My handsome sun, my beloved knight,
Tinplate your shield with your gold bright!
My remorse bolts as would a hare.
Leave me alone, O nightmare!
Shrill shrieks of birds burst through my walls.
Gleam oozes into my dark halls.
Over these red roses holds sway
A prince. Who shall keep watch all day?
Watch all day?
1st July 1961
DARK-HAIRED, HAUGHTY LADY*
Dark-haired, haughty lady, haughty and beautiful
Who kindle my fever and soothe disdainfully
The thirst that's twisting me, though you would be able
To quench for a hundred years anyone thirsty.
Your hair heavy as night, your lip a lure. Secret,
Lithe, beautiful body, lukewarm and dark magnet.
Swaying hips, harmonious as a choir of sirens,
Pleasure, soft lunacy that bites us and cozens.
Implacably dark-haired, you nonchalantly closed
Your averted face and you dreamt of what you chose.
Just for a while a stern gleam passed over your eyes.
It was like a perfume in a holy vessel.
My dream, laying a kiss, at your feet would nestle
If my hope had been raised by a mere breath of life.
12th July 1961
TWILIGHT*
The evening shadows were blurring the distant dogs:
-A wolf could be a dog, a lion a knickknack-
Inducing one to cheap sentimentality
(With those frail shapes crowding under the lamp of old!)

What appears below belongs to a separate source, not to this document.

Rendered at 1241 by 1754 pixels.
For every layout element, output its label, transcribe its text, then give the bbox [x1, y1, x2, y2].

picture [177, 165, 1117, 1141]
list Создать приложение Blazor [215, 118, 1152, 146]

The trees: a berth for dressed odalisques to rest on
The white spots on statues: flesh between the dark trunks
And their smiles: visible wounds in this twilight world.
A pond was still aglow with light within its rims.
Hum of town at the bedside of the lit arcades.
Two high-roofed bungalows grew pale as night grew brown,
Between river and town, islets of quiet lawns.
25th June 1965
BELL*
A bell of foam tolls from steeples in the valley.
Sea that hove me away, -look-out or sailor here?-
Like a halo rises the forest's haunting fear
Of which the top mast watch never may grow weary.
The feasts for the moon plain revellers are icy.